━━━ INPUT DATA ━━━

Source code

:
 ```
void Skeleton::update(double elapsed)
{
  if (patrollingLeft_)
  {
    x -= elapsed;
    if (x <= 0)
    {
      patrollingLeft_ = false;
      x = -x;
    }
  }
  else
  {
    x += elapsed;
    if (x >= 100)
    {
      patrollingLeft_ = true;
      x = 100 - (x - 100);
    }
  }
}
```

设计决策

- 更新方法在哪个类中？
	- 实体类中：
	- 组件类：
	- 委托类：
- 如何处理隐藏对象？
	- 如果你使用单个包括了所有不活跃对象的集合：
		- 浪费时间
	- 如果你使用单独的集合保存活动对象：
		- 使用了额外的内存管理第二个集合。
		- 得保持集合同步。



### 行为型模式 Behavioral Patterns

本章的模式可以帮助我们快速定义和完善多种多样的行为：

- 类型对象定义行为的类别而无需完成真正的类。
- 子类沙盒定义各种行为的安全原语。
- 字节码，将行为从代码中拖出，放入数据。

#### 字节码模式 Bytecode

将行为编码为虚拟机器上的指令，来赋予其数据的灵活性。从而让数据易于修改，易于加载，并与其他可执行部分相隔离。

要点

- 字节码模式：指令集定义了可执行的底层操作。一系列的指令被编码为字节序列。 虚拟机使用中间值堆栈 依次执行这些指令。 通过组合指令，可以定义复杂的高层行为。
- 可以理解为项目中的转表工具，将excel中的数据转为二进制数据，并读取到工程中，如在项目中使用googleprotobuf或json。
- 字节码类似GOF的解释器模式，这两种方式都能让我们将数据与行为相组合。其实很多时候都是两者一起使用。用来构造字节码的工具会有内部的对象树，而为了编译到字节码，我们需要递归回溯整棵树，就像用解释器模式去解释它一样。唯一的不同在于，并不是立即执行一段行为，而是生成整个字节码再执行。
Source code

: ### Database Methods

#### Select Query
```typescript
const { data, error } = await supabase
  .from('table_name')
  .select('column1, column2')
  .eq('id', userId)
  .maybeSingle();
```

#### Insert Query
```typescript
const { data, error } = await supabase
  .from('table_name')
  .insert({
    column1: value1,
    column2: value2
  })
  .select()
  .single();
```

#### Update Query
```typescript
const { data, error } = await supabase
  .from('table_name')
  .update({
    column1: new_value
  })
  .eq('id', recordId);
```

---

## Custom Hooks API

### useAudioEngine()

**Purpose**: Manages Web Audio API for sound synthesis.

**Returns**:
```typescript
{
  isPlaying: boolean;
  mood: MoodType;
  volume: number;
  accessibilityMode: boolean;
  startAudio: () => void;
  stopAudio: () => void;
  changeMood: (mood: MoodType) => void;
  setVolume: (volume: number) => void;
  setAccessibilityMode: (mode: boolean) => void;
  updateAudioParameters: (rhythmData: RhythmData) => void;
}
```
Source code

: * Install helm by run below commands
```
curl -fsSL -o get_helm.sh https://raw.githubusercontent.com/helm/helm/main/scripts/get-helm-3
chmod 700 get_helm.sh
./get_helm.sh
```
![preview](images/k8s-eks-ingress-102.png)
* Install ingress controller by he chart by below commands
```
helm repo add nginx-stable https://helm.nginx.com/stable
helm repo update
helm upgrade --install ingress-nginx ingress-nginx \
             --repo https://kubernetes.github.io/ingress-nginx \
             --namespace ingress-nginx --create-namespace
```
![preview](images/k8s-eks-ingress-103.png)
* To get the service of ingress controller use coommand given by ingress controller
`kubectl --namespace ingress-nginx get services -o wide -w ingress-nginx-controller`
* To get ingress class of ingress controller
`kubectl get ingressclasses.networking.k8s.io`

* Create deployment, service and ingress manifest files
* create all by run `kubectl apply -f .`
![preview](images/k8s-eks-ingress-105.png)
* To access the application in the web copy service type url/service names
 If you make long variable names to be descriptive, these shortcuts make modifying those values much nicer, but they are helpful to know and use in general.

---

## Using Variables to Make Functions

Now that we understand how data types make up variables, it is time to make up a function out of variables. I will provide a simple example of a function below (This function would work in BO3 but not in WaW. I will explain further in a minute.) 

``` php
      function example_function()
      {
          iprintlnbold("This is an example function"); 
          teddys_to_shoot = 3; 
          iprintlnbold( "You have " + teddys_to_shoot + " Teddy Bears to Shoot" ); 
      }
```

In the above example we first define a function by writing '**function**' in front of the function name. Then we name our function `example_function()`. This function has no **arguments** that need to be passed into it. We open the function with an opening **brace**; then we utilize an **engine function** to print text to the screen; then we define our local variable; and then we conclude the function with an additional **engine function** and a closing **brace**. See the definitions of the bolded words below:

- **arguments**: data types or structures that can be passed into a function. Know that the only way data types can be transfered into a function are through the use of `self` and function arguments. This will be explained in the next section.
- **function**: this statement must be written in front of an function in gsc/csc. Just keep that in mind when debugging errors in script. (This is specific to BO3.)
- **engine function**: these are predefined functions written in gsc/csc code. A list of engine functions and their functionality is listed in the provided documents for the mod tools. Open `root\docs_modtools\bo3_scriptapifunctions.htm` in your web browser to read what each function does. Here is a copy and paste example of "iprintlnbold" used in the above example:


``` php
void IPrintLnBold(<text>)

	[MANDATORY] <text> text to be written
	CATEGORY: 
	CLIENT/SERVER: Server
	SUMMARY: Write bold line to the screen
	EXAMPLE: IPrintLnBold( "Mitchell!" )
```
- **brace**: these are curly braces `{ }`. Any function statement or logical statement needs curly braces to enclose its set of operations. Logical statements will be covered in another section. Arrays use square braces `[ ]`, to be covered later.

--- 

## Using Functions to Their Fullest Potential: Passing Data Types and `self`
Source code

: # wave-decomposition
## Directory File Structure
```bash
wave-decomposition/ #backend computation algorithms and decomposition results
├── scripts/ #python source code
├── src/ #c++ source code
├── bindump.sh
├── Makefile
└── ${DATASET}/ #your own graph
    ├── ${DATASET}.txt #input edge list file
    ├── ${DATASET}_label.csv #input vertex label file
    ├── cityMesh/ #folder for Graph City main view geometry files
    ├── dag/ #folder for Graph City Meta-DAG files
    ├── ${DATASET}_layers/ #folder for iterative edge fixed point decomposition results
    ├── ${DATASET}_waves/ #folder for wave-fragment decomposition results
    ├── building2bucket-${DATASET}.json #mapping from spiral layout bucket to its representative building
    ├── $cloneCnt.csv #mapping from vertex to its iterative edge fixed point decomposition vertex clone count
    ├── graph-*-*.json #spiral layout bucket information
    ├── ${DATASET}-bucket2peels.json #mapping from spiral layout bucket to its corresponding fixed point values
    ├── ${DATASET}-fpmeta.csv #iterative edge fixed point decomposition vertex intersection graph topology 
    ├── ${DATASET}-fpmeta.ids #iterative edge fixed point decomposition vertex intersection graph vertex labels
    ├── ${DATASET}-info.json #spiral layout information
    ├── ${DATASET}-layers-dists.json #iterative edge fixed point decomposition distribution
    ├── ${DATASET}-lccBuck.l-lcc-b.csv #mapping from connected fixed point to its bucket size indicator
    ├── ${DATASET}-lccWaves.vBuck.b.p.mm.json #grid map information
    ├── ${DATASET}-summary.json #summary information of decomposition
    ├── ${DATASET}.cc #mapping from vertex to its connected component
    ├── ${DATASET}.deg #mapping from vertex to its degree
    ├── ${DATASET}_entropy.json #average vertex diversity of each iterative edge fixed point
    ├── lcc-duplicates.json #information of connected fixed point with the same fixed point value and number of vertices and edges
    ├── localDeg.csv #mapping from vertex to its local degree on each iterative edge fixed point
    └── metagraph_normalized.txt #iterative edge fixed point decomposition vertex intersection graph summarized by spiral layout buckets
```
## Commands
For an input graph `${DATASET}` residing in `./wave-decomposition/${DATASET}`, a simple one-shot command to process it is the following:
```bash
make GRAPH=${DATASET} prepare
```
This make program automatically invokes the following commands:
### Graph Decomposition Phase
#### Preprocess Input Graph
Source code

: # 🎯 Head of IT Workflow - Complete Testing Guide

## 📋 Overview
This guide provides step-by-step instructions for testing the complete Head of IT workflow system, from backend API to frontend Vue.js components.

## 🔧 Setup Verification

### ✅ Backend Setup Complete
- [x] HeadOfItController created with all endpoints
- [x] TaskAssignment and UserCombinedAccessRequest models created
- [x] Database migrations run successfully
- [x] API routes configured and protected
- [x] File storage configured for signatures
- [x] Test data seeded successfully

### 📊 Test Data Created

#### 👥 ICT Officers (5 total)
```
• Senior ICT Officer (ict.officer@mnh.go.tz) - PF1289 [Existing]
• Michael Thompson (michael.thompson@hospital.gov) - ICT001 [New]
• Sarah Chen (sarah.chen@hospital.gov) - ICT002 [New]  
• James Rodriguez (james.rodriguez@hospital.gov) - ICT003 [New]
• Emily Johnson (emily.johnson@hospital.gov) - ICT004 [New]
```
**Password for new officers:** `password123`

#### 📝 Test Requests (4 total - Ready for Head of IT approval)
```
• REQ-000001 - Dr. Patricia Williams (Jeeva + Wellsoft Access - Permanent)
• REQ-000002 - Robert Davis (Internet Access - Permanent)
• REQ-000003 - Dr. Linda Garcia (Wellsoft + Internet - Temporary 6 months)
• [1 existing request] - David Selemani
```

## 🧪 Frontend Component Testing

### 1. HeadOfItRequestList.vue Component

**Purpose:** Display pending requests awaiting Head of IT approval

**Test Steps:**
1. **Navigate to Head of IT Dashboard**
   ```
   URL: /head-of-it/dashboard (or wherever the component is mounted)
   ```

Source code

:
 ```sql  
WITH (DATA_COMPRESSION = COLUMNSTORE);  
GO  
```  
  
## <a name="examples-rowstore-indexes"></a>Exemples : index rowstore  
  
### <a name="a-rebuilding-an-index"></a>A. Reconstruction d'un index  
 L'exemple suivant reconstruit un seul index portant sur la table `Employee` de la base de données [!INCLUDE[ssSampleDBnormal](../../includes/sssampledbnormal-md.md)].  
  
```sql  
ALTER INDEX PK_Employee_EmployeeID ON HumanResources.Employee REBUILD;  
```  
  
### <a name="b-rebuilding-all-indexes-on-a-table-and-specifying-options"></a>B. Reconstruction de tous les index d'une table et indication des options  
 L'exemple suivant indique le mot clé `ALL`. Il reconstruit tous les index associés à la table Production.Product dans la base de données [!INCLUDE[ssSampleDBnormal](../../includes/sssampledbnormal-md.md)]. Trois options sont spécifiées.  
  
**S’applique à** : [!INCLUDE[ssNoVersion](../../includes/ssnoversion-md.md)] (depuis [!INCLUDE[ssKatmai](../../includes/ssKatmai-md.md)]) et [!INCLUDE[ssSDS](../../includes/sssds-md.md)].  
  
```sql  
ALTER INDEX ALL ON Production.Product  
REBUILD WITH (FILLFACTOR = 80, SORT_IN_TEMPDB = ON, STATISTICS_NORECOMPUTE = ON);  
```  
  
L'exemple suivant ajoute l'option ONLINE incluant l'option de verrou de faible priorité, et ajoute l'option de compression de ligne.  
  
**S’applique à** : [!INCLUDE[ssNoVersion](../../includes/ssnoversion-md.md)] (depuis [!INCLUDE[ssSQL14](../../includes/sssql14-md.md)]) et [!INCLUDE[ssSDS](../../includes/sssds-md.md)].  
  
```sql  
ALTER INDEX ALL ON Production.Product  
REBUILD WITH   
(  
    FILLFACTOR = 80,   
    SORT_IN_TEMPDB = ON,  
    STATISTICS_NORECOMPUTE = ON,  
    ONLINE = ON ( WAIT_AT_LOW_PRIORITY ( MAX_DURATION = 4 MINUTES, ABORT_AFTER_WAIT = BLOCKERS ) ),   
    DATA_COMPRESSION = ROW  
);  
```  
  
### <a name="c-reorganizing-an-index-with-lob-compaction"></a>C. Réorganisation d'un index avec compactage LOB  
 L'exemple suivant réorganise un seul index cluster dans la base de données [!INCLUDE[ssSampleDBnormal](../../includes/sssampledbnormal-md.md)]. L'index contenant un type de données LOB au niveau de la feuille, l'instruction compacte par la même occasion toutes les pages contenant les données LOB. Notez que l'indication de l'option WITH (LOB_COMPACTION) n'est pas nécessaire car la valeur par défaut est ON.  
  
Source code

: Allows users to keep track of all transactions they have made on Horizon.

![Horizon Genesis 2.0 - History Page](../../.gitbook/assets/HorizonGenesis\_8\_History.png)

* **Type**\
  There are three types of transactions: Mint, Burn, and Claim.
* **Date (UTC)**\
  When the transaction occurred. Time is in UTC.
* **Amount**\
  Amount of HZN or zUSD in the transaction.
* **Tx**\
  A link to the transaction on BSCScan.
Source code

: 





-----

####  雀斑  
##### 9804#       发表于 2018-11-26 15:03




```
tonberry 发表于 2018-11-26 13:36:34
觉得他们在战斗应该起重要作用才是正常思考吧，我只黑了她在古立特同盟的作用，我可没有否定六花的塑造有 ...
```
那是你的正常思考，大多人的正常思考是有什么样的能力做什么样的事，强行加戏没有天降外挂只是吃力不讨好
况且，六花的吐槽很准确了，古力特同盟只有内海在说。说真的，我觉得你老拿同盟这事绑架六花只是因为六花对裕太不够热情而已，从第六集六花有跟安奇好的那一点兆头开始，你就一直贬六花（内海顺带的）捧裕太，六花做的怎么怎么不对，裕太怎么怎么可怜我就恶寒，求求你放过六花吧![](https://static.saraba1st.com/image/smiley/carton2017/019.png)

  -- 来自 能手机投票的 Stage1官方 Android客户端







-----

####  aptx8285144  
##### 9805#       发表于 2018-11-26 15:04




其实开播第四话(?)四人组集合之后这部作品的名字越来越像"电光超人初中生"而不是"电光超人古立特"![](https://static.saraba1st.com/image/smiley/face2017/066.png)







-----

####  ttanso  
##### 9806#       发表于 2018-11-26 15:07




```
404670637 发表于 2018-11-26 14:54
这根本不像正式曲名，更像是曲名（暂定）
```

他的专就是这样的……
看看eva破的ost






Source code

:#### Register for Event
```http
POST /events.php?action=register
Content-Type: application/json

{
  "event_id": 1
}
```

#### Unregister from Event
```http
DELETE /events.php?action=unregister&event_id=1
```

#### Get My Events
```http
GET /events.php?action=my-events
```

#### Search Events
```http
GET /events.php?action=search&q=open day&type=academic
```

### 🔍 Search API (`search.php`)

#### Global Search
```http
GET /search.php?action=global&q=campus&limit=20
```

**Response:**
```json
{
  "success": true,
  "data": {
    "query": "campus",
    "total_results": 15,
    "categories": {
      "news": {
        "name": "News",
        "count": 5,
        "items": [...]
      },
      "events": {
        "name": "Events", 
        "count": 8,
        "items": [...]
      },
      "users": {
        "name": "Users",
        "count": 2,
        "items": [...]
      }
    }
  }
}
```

━━━

> **WHAT IS REQUIRED**:
Here the output must be the lines above from the line with "for new officers:**" to the line with "awaiting Head of IT approval", both included, duplicated word for word and nothing else.

> **FINISHED EXERCISE**:
**Password for new officers:** `password123`

#### 📝 Test Requests (4 total - Ready for Head of IT approval)
```
• REQ-000001 - Dr. Patricia Williams (Jeeva + Wellsoft Access - Permanent)
• REQ-000002 - Robert Davis (Internet Access - Permanent)
• REQ-000003 - Dr. Linda Garcia (Wellsoft + Internet - Temporary 6 months)
• [1 existing request] - David Selemani
```

## 🧪 Frontend Component Testing

### 1. HeadOfItRequestList.vue Component

**Purpose:** Display pending requests awaiting Head of IT approval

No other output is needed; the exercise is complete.